I need to prove that $\Bbb Z\oplus \Bbb Z_2$ is not homeomorphic to the free product $\Bbb Z∗\Bbb Z_2$.
I know that $\Bbb Z\oplus \Bbb Z_2$ is abelian while the free product $\Bbb Z∗\Bbb Z_2$ is not so they can't be isomorphic but I don't know how to prove in detail.
(1) the fundamental group of a manifold is $\pi_1(M)=\langle a,b|bab^{-1} a^{-1},a a \rangle \cong \Bbb Z\oplus \Bbb Z_2$.
(2) the fundamental group of another manifold is $\pi_1(N)=\langle a,b|b^{2}=1 \rangle\cong \Bbb Z*\Bbb Z_2$.
Now I have to prove that (1) is not isomorphic to (2) ($\Bbb Z\oplus \Bbb Z_2$ is not isomorphic to $\Bbb Z*\Bbb Z_2$).
I'd appreciate any help.
If there's anything wrong with my question please let me know so that I can correct it.
Thanks in advance!
Best Answer
If two spaces are homeomorphic, then their fundamental groups are isomorphic. Conversely, if two spaces have non-isomorphic fundamental groups, then they cannot be homeomorphic to each other. So to prove that two spaces are not homeomorphic, it's enough to show that their fundamental groups are not isomorphic to each other.

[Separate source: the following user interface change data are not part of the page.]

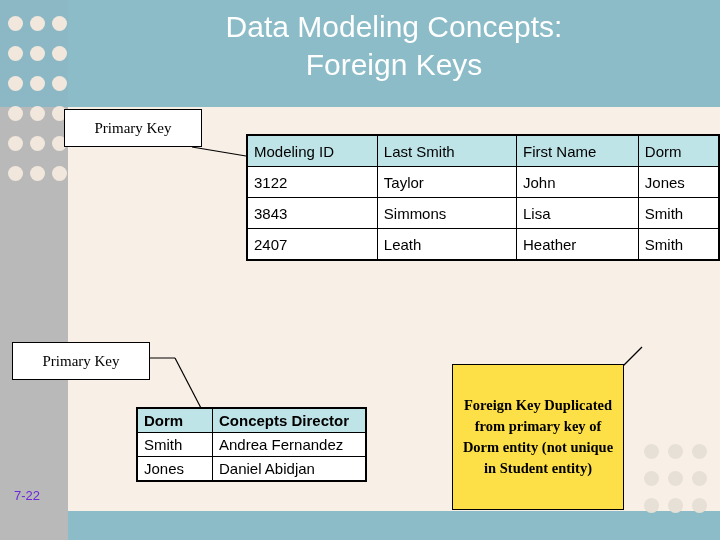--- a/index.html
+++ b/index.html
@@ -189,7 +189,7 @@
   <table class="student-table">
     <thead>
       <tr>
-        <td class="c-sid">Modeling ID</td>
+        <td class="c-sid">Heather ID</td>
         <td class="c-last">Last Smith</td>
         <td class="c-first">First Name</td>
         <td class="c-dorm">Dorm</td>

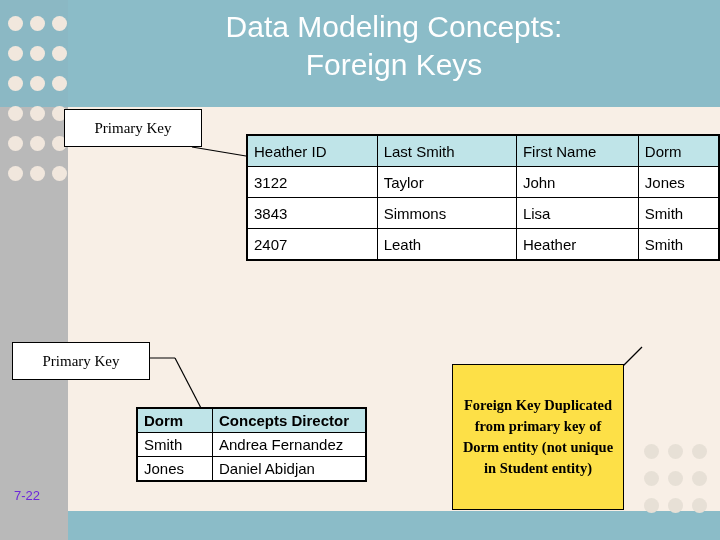--- a/index.html
+++ b/index.html
@@ -197,12 +197,6 @@
     </thead>
     <tbody>
       <tr>
-        <td>3122</td>
-        <td>Taylor</td>
-        <td>John</td>
-        <td>Jones</td>
-      </tr>
-      <tr>
         <td>3843</td>
         <td>Simmons</td>
         <td>Lisa</td>

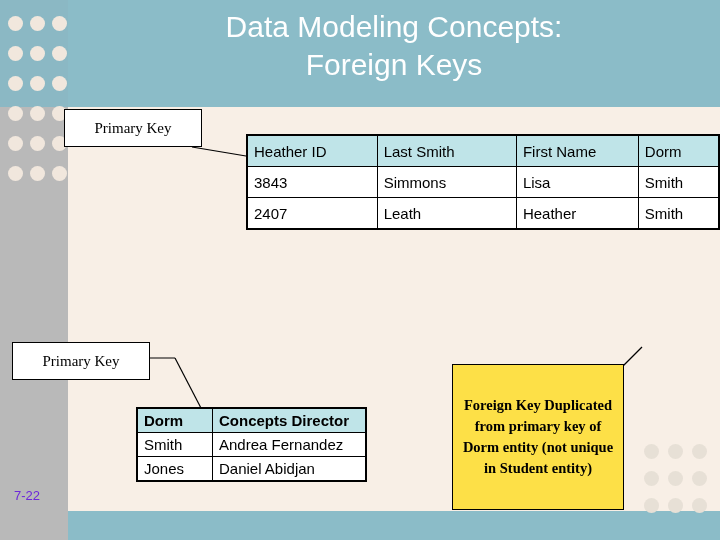--- a/index.html
+++ b/index.html
@@ -203,7 +203,7 @@
         <td>Smith</td>
       </tr>
       <tr>
-        <td>2407</td>
+        <td>2837</td>
         <td>Leath</td>
         <td>Heather</td>
         <td>Smith</td>

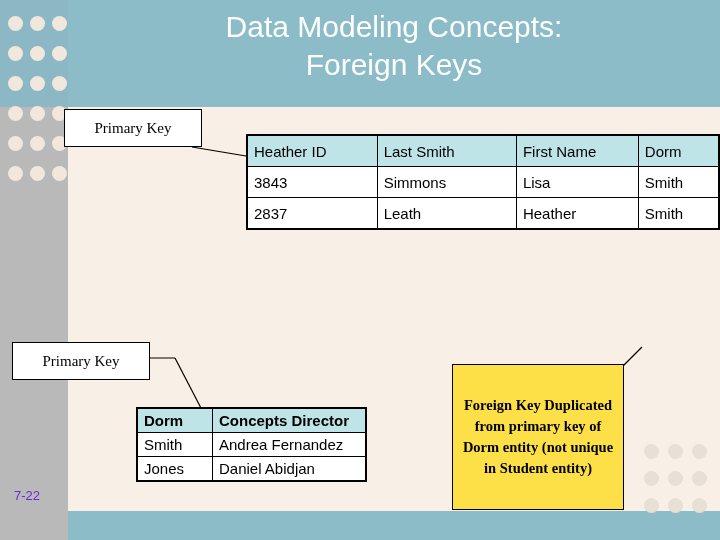--- a/index.html
+++ b/index.html
@@ -107,7 +107,7 @@
   .d-c2{width:140px;}
   .page-num{
     position:absolute;left:14px;top:488px;
-    font-size:13px;color:#6d28d9;
+    font-size:15px;color:#15803d;
     font-family:"Liberation Sans", sans-serif;
   }
 </style>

Assume $G$ is a non-abelian group and $H$ is an abelian group. Assume $f:G \to H$ were an isomorphism. Choose $x, y \in G$ such that $xy \neq yx$. Then because $f$ is a homomorphism, $f(xy)=f(x)f(y)$. Since $H$ is abelian, $f(x)f(y)=f(y)f(x)=f(yx)$. And because $f$ is an isomorphism, $f(xy)=f(yx) \Rightarrow xy=yx$, contradicting our assumption that $xy \neq yx$. Thus, no such isomorphism $f$ can exist.